Bruce Rosenblum (co-author Irina Golfman) is giving the final regular session on "Automated quality assurance for heuristic-based XML creation systems." Schemas aren't enough. Validity isn't enough. By show of hands, the vast majority of the authors at this conference used hand editing in emacs or equivalent to write their papers. He's looking at heuristic based, pattern based, and manual conversion from existing documents. In these cases we need quality assurance beyond simply validating against a DTD or a schema.

Some techniques like color coding help manual proofing a lot. But they want more automated checking. They want to run a test suite across the output of an automatic conversion. So far the techniques seem pretty obvious. This is nothing anybody accustomed to running automated test suites on software doesn't already know. They're just testing that their software that converts existing data to XML runs properly. Maybe this is news to some XML-developers (though I doubt it) but anybody doing extreme programming already knows this. Their test suite takes in the ballpark of 8-10 hours to run so they do overnight testing rather than continuous testing.


As is tradition, Michael Sperberg-McQueen delivers the closing keynote. The nominal title is "Runways, product differentiation, snap-together joints, airplane glue, and switches that really switch." The question is "Does XML have a model? A supermodel? Does it matter?"

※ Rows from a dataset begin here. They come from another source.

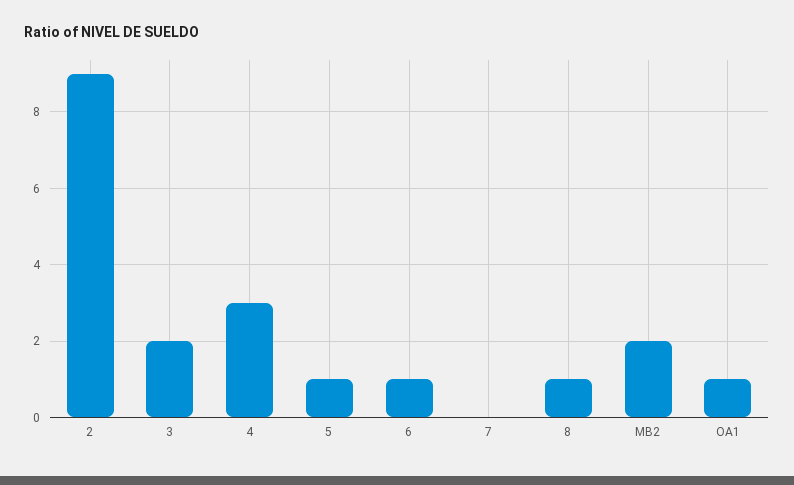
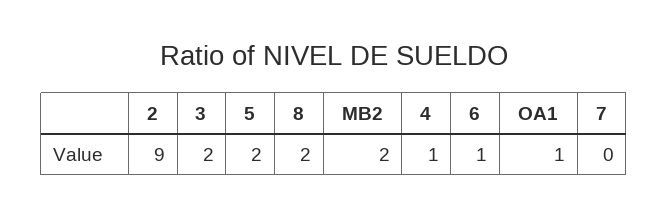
  {
    "2": 9,
    "3": 2,
-   "4": 3,
+   "4": 1,
-   "5": 1,
+   "5": 2,
    "6": 1,
    "7": 0,
-   "8": 1,
+   "8": 2,
    "MB2": 2,
    "OA1": 1
  }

He begins by talking about glottal stops and learning Danish to read secondary literature about Norse sagas. As an English speaker, he couldn't hear glottal stops. He doesn't understand the effort to drop models into XML any more than he could hear glottal stops. He feels like an alien. He doesn't know what people mean by models. He describes various meanings of the word model and decides they don't apply. Model trains, fashion models. One use of the word model is for things that are a simplification or theory of reality, possibly discredited (phlogiston model of fire, Rutherford model of the atom). Something has to be different between a model and the real thing. Useful models are simpler, or more familiar, or easier to calculate with.

He's suspicious of having a model. He wants different models at different times because not all models capture the same things. To understand the model of SGML you have to understand the difference between a document type declaration and a document type definition. He's bringing up Wilkins and Leibnitz's effort to design a perfect language that does not allow untruthful statements. (Shades of QuickSilver, The Confusion, and Daniel Waterhouse.) But we do not believe there is a perfect universal vocabulary. SQL is too constrained by a single model. Thus, "users of SQL miss XML, but users of XML don't miss SQL." The lack of a single data model is a strength of XML. The models are owned by the users, not by ISO or the W3C. "Go forth and become models."


The conference will take place next year in Montreal, probably in August, probably in the same hotel. Some of the papers seem to be online on the Mulberry Tech website.